In a cross-sectional study published in JAMA Internal Medicine, Brown University researchers analyzed Centers for Medicare & Medicaid Services (CMS) enforcement actions from 2010 through 2023 and found that penalties overwhelmingly took the form of relatively modest fines, with far less frequent use of enrollment suspensions or contract terminations.

The investigators examined CMS enforcement actions against 493 unique Medicare Advantage contracts over a 13-year period. They categorized actions into civil money penalties (fines), suspensions of enrollment, and contract terminations, and assessed how often actions occurred, what prompted them (such as program audits), and which contract and beneficiary characteristics were associated with more severe actions.

Among the key findings:

  • Enforcement was common, but usually not severe: About 42 percent of 1,173 Medicare Advantage contracts received at least one enforcement action during the study period and about one in five faced multiple actions. The team found 737 of 844 enforcement actions (87 percent) were monetary penalties, compared with 99 suspensions (11.7 percent) and eight terminations (0.9 percents).

  • Audits drove most actions: 544 actions (64.5 percent) originated from program audits, suggesting that identification of violations often clustered around formal review cycles.

  • Penalty amounts were modest on a per-member basis: Mean penalties peaked at $6.50 per enrollee in 2019 and were under $3 per enrollee in most other years.

  • Year-to-year activity varied widely: For example, in 2012, 100 contracts (19.2 percent) received monetary penalties; in 2019, five contracts (0.9 percent) did.

  • More severe actions were associated with lower ratings and different beneficiary mix: Terminated contracts had lower mean Star ratings (2.5 vs 3.6) and enrolled a lower share of white beneficiaries (44.7 percent vs 68.7 percent); suspended contracts enrolled more dually eligible beneficiaries (28.9 percent vs 18.8 percent).

Lead study author Zihan Chen, a Brown doctoral student in health services research, told Brown University’s School of Public Health, that the research was meant to gain a better understanding of how CMS has been using its enforcement tools to punish or deter violations.

The team wanted to focus on Medicare Advantage because of the large number of Medicare beneficiaries in the program and recent complaints about aggressive marketing and prior authorizations.

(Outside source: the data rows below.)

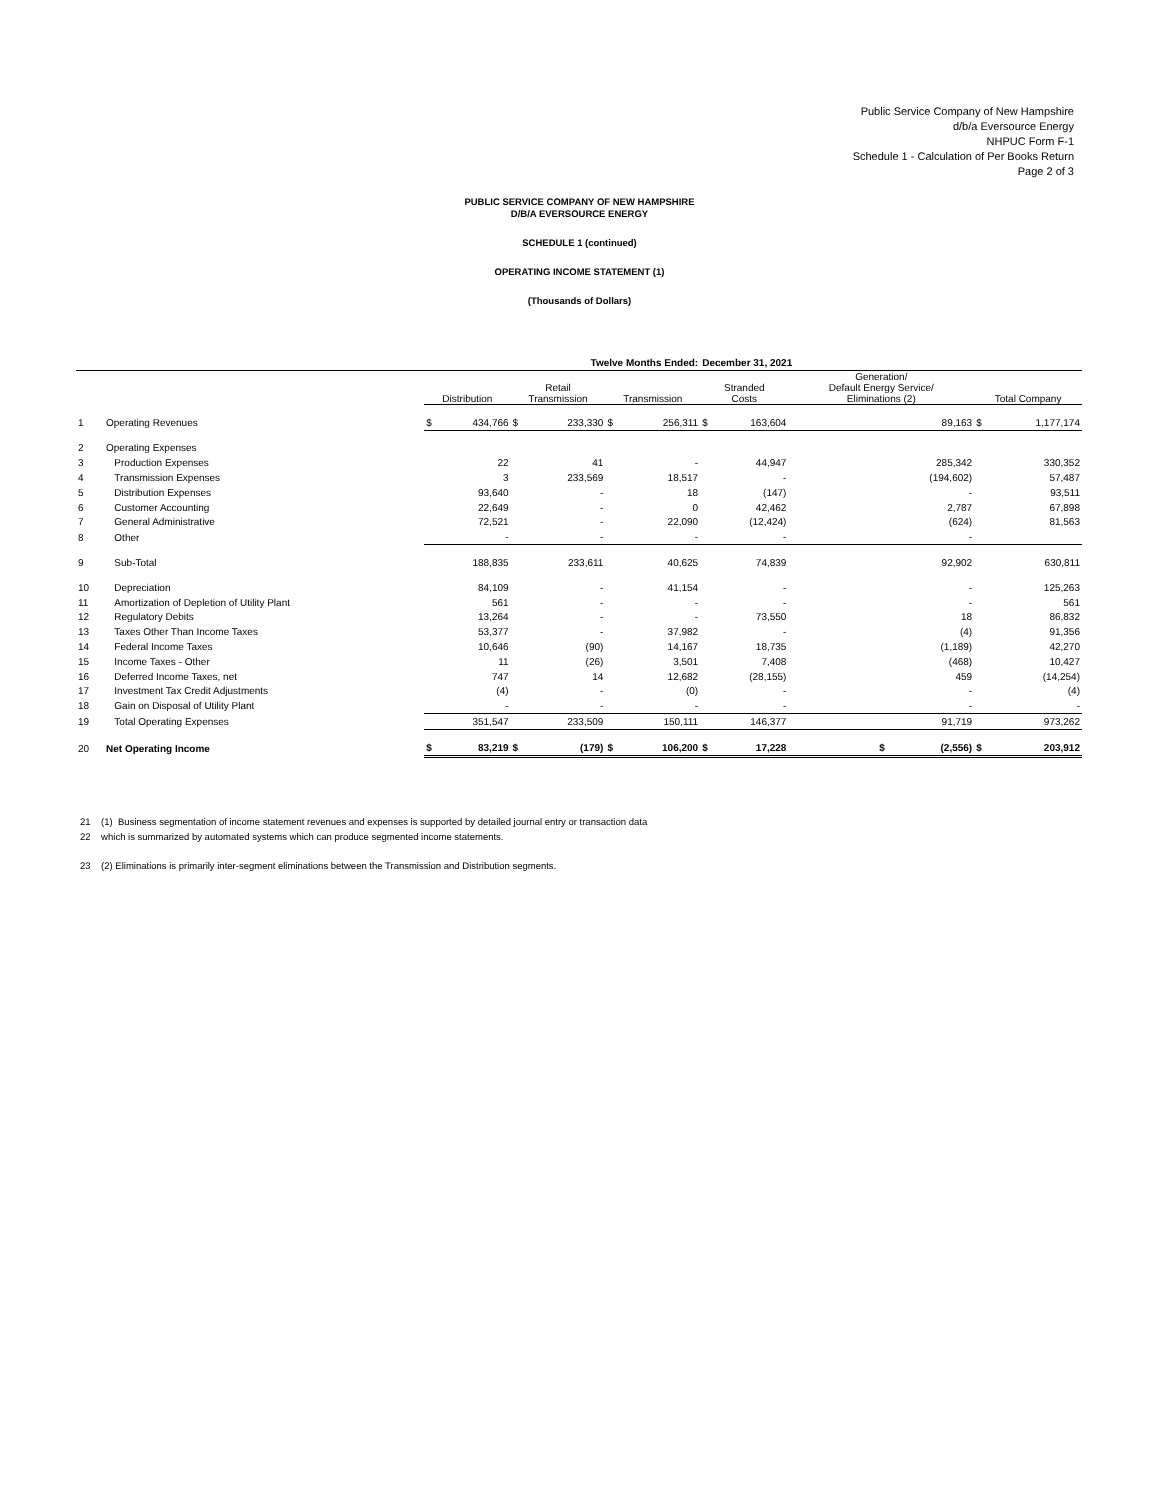Public Service Company of New Hampshire
d/b/a Eversource Energy
NHPUC Form F-1
Schedule 1 - Calculation of Per Books Return
Page 2 of 3
PUBLIC SERVICE COMPANY OF NEW HAMPSHIRE
D/B/A EVERSOURCE ENERGY
SCHEDULE 1 (continued)
OPERATING INCOME STATEMENT (1)
(Thousands of Dollars)
| Twelve Months Ended: | | | | | | | | December 31, 2021 | | | | |
| | | Distribution | | Retail Transmission | | Transmission | | Stranded Costs | | Generation/ Default Energy Service/ Eliminations (2) | Total Company | |
| 1 | Operating Revenues | $ | 434,766 | $ | 233,330 | $ | 256,311 | $ | 163,604 | 89,163 | $ | 1,177,174 |
| 2 | Operating Expenses | | | | | | | | | | | |
| 3 | Production Expenses | | 22 | | 41 | | - | | 44,947 | 285,342 | | 330,352 |
| 4 | Transmission Expenses | | 3 | | 233,569 | | 18,517 | | - | (194,602) | | 57,487 |
| 5 | Distribution Expenses | | 93,640 | | - | | 18 | | (147) | - | | 93,511 |
| 6 | Customer Accounting | | 22,649 | | - | | 0 | | 42,462 | 2,787 | | 67,898 |
| 7 | General Administrative | | 72,521 | | - | | 22,090 | | (12,424) | (624) | | 81,563 |
| 8 | Other | | - | | - | | - | | - | - | | |
| 9 | Sub-Total | | 188,835 | | 233,611 | | 40,625 | | 74,839 | 92,902 | | 630,811 |
| 10 | Depreciation | | 84,109 | | - | | 41,154 | | - | - | | 125,263 |
| 11 | Amortization of Depletion of Utility Plant | | 561 | | - | | - | | - | - | | 561 |
| 12 | Regulatory Debits | | 13,264 | | - | | - | | 73,550 | 18 | | 86,832 |
| 13 | Taxes Other Than Income Taxes | | 53,377 | | - | | 37,982 | | - | (4) | | 91,356 |
| 14 | Federal Income Taxes | | 10,646 | | (90) | | 14,167 | | 18,735 | (1,189) | | 42,270 |
| 15 | Income Taxes - Other | | 11 | | (26) | | 3,501 | | 7,408 | (468) | | 10,427 |
| 16 | Deferred Income Taxes, net | | 747 | | 14 | | 12,682 | | (28,155) | 459 | | (14,254) |
| 17 | Investment Tax Credit Adjustments | | (4) | | - | | (0) | | - | - | | (4) |
| 18 | Gain on Disposal of Utility Plant | | - | | - | | - | | - | - | | - |
| 19 | Total Operating Expenses | | 351,547 | | 233,509 | | 150,111 | | 146,377 | 91,719 | | 973,262 |
| 20 | Net Operating Income | $ | 83,219 | $ | (179) | $ | 106,200 | $ | 17,228 | $ (2,556) | $ | 203,912 |
21 (1) Business segmentation of income statement revenues and expenses is supported by detailed journal entry or transaction data
22 which is summarized by automated systems which can produce segmented income statements.
23 (2) Eliminations is primarily inter-segment eliminations between the Transmission and Distribution segments.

Despite the size and importance of the program, it appears CMS has taken little enforcement action to address the challenges, noted David Meyers, Ph.D.,  an associate professor of health services, policy, and practice at Brown, and a member of the research team.

“When fines are levied on plans, it almost means nothing compared to the profits the plans are making,” Meyers said. “This raises questions about meaningful consequences for violations.”